Three more people died, bringing the death toll to 211. The fatality rate now stands at over 2 percent, a steep rise from March 1’s 0.4 percent.
Korea Centers for Disease Control and Prevention Vice Director Kwon Jun-wook said 81 percent of all local transmissions were linked to communal activities.
To enforce compliance with the two-week quarantine, the government said electronic wristbands tracking movement will be used for those who violate the orders.
The surveillance measures were announced at a Saturday meeting chaired by Prime Minister Chung Sye-kyun, to be instituted in about two weeks’ time.
According to the Health Ministry’s latest data, a total of 54,583 people were placed under self-quarantine as of Thursday. The number is expected to cross 90,000 at most, as about 2,000 to 3,000 are quarantined each day.
Safety guidance such as keeping 1-meter distance from others, wearing face masks and gloves and refraining from engaging in unnecessary conversations was issued ahead of the parliamentary election slated for next Wednesday.
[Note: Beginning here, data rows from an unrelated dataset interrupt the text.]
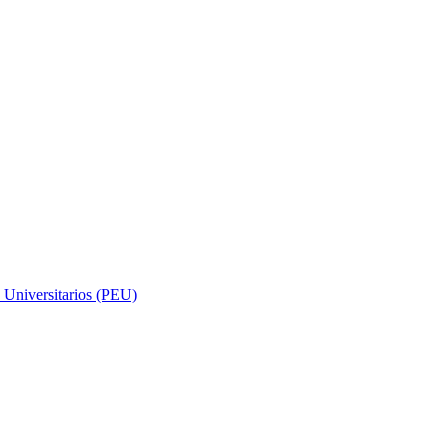
Universitarios (PEU)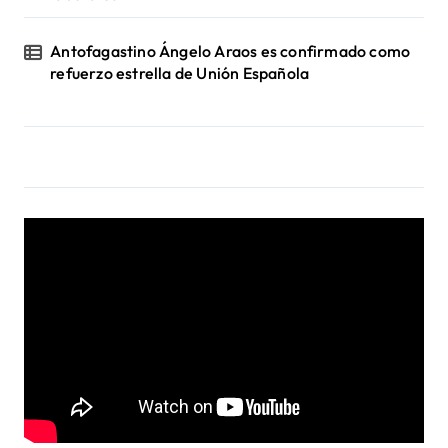
Antofagastino Ángelo Araos es confirmado como
refuerzo estrella de Unión Española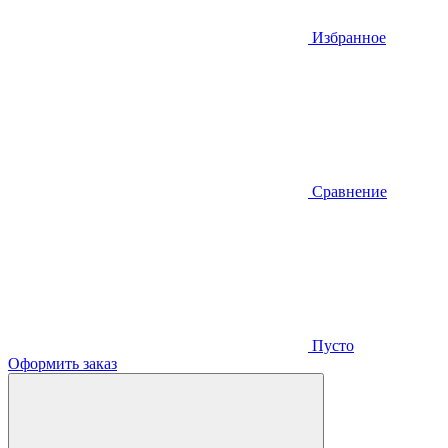
Избранное
Сравнение
Пусто
Оформить заказ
Wearing face masks is not mandatory but strongly advised at polling stations to prevent transmissions, officials said.
Despite the slowdown, Kwon of the KCDC again urged a strict adherence to social distancing, warning that increasingly more cases with untraceable source of infection were being reported. Korea is half way into the second phase of “intense” physical distancing which ends April 19.
“I will say this as many times as necessary until the message gets through: There is no returning to world as we knew it before COVID-19. We are far past that point. Physical distancing has to be our reality now,” he said.
“Stay at home for your loved ones, for the healthcare workers risking their own safety on the front-line, and for the country.”
Kwon said the race for the vaccines was just getting started, adding there were several steps to overcome before they are available for use.
Saturday marks 83 days since first case was found on Jan. 20.